Given a swarm of limited-capability robots, we seek to automatically discover the set of possible emergent behaviors. Prior approaches to behavior discovery rely on human feedback or hand-crafted behavior metrics to represent and evolve behaviors and only discover behaviors in simulation, without testing or considering the deployment of these new behaviors on real robot swarms. In this work, we present Real2Sim2Real Behavior Discovery via Self-Supervised Representation Learning, which combines representation learning and novelty search to discover possible emergent behaviors automatically in simulation and enable direct controller transfer to real robots. First, we evaluate our method in simulation and show that our proposed self-supervised representation learning approach outperforms previous hand-crafted metrics by more accurately representing the space of possible emergent behaviors. Then, we address the reality gap by incorporating recent work in sim2real transfer for swarms into our lightweight simulator design, enabling direct robot deployment of all behaviors discovered in simulation on an open-source and low-cost robot platform.

Paper Structure

This paper contains 26 sections, 4 equations, 5 figures, 2 tables.

Figures (5)

  • Figure 1: Real2Sim2Real Behavior Discovery via Self-Supervised Representation Learning discovers new collective behaviors for robot swarms while addressing the Sim2Real gap. 1) Real robot measurements are implemented into a physics model in software. 2) The model is used to generate thousands of randomly sampled behavior videos, which are used to train a representation encoder using self-supervised learning. 3) The trained encoder is used to discover novel emergent behaviors. 4) Interesting behaviors found in simulation can be deployed on real robots without the need for controller adjustment.
  • Figure 2: HeRo+ Robots: We deploy newly discovered behaviors on a fleet of HeRo+ robots. (a) A single HeRo+ robot uses unicycle commands to locomote and time-of-flight sensing to detect other robots. Our open-source robot design is mostly 3D-printed and costs approximately $80-USD, making it an extremely low-cost option for swarms research. (b) Our swarm of 11 HeRo+ Robots, 8 of which are used in this study.
  • Figure 3: Discovered Behaviors. Behaviors a-c were automatically discovered and deployed on HeRo+ Robots using Real2Sim2Real (RSRS) Representation Learning for Behavior Discovery. Behaviors d-e were discovered in simulation for a simulator without RSRS improvements, but could not be deployed to the real world and were not discovered when RSRS was added. (a)Dispersal: Agents cover the environment by moving away from other robots. (b)Cyclic Pursuit: Agents form a circular chain and revolve around the center. (c)Aggregation: Agents cluster together in the middle of the environment. (d) Milling: All agents revolve around the centroid of the swarm, but they do not form a perfect circle like cyclic pursuit. (e)Wall-Following: Agents slide along the walls and trace the outer edge of the environment.
  • Figure 4: Representation Confusion Matrices for (left) the baseline hand-crafted representations and (right) the self-supervised representations on a held-out set of 500 labeled test videos. Classes along the horizontal axis indicate the labeled class of an anchor behavior and the values along the vertical axis display the frequency with which a behavior from the anchor's class (on-diagonal) was embedded closer to the anchor when compared with a behavior from one of the other classes (off-diagonal).
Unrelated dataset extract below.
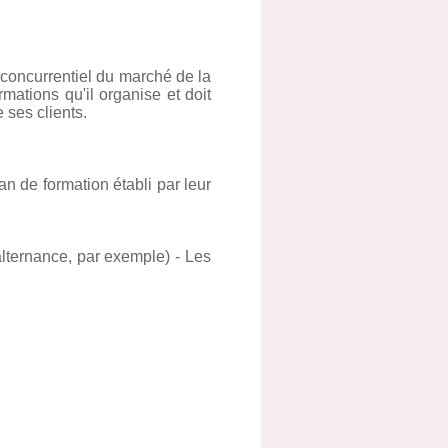
 concurrentiel du marché de la
ations qu'il organise et doit
 ses clients.
an de formation établi par leur
alternance, par exemple) - Les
Larger diagonal values indicate stronger within-class correlation in the embedded representation space.
  • Figure 5: t-SNE Embeddings for the (a) baseline hand-crafted representations and the (b) self-supervised representations on a held-out set of 500 labeled test videos. Qualitatively, the hand-crafted baseline is able to densely associate cyclic pursuit behaviors, but fails to differentiate dispersal from random behaviors. In our approach, behavior features have more variance, but are more closely associated with behaviors from the same class, notably dispersal, which is embedded more distinctly from random behaviors than in the baseline case.